→ **WRITTEN PROBLEM**
Write out the lines from the one with "genus: Solanum" through the last line as a numbered list, skipping any blank lines. Leave the pictures out.
[begin DATA FOR PROCESSING]
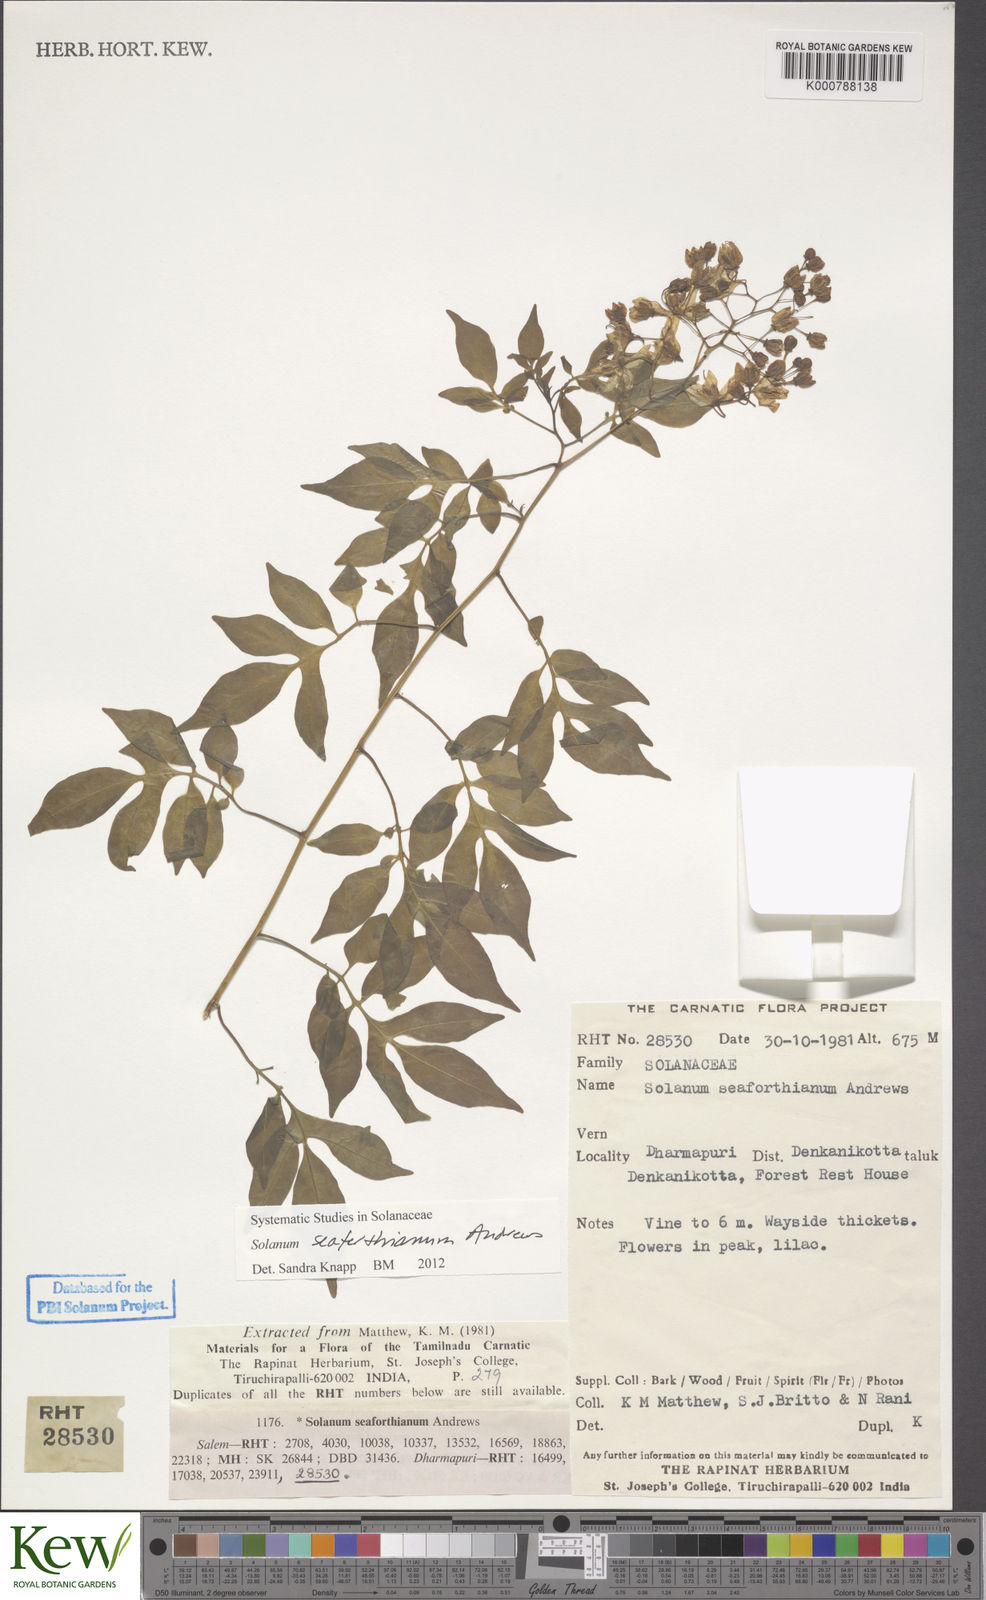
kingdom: Plantae
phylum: Tracheophyta
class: Magnoliopsida
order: Solanales
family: Solanaceae
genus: Solanum
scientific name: Solanum seaforthianum
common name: Brazilian nightshade
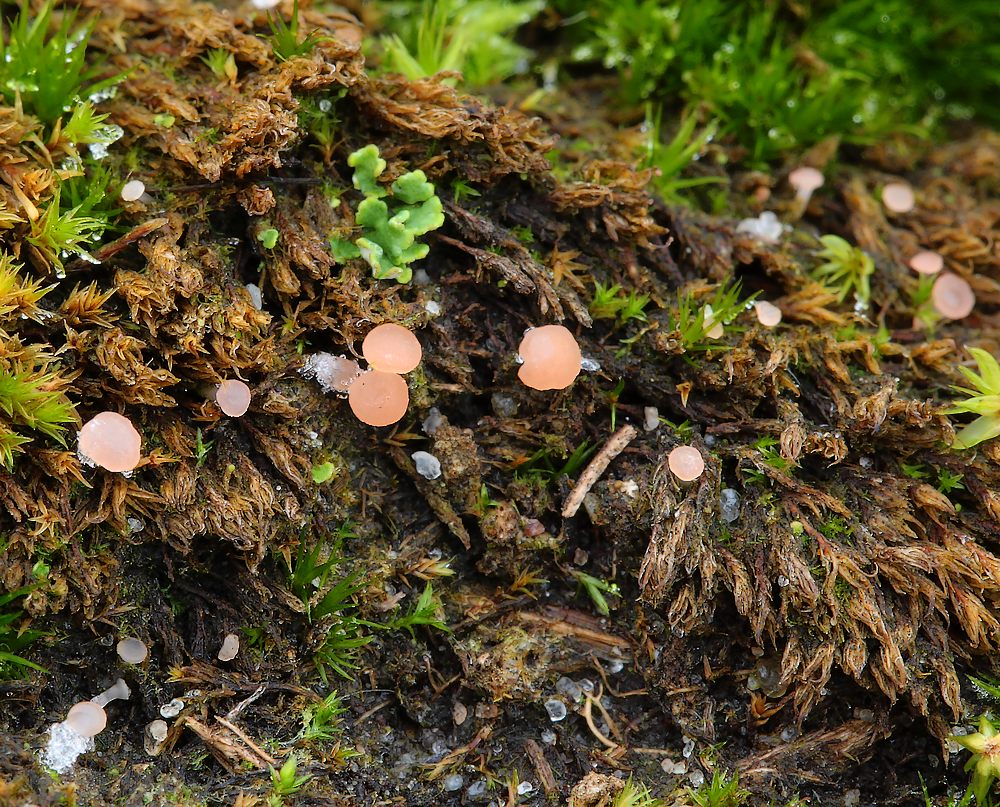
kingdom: Fungi
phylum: Ascomycota
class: Leotiomycetes
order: Helotiales
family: Hyaloscyphaceae
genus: Roseodiscus
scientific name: Roseodiscus formosus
[end DATA FOR PROCESSING]
→ **WRITTEN SOLUTION**
1. genus: Solanum
2. scientific name: Solanum seaforthianum
3. common name: Brazilian nightshade
4. kingdom: Fungi
5. phylum: Ascomycota
6. class: Leotiomycetes
7. order: Helotiales
8. family: Hyaloscyphaceae
9. genus: Roseodiscus
10. scientific name: Roseodiscus formosus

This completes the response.